* [Exercise aim]
Substitute "setting" for "option" in the entries from the line containing "serviceClass, requestCallback) ###" up to and including the line containing "Configures call barring option.", leaving everything else unchanged. Give back only those lines.
———
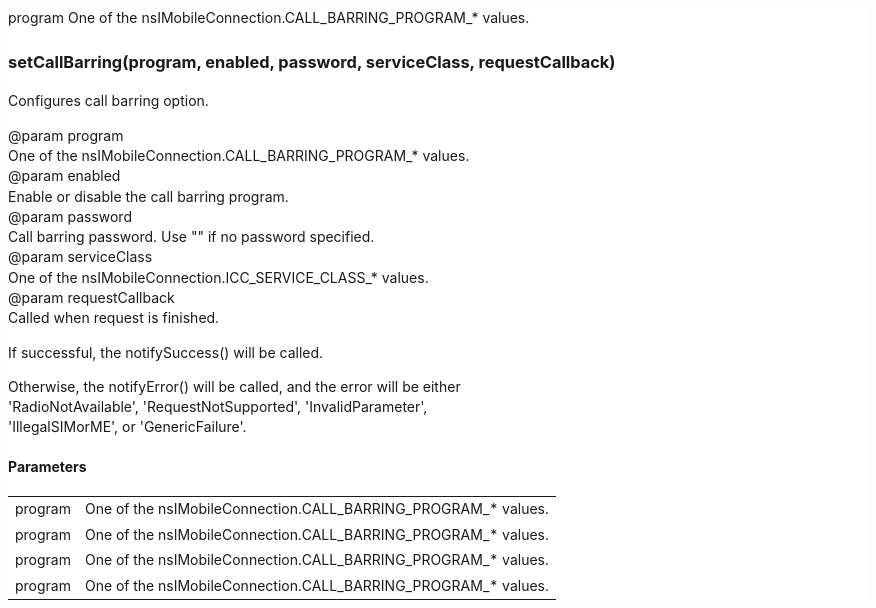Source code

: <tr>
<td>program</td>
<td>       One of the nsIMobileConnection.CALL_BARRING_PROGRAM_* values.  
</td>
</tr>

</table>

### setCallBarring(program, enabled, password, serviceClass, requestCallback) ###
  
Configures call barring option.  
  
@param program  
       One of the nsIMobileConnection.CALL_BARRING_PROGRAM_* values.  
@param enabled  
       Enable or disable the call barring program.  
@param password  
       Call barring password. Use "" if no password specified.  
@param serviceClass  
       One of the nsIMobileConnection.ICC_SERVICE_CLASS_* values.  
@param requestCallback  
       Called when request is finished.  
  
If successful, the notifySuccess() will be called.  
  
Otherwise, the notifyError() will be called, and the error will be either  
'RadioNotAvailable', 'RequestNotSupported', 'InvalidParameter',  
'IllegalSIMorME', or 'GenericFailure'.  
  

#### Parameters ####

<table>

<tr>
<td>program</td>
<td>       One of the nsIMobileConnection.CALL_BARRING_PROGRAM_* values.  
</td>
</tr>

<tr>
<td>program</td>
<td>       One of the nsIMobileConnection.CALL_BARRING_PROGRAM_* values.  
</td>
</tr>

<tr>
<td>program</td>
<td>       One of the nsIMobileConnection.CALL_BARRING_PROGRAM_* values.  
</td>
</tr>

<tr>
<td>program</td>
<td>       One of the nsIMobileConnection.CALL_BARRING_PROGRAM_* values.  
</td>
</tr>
———
* [Solution for this problem]
### setCallBarring(program, enabled, password, serviceClass, requestCallback) ###
  
Configures call barring setting.  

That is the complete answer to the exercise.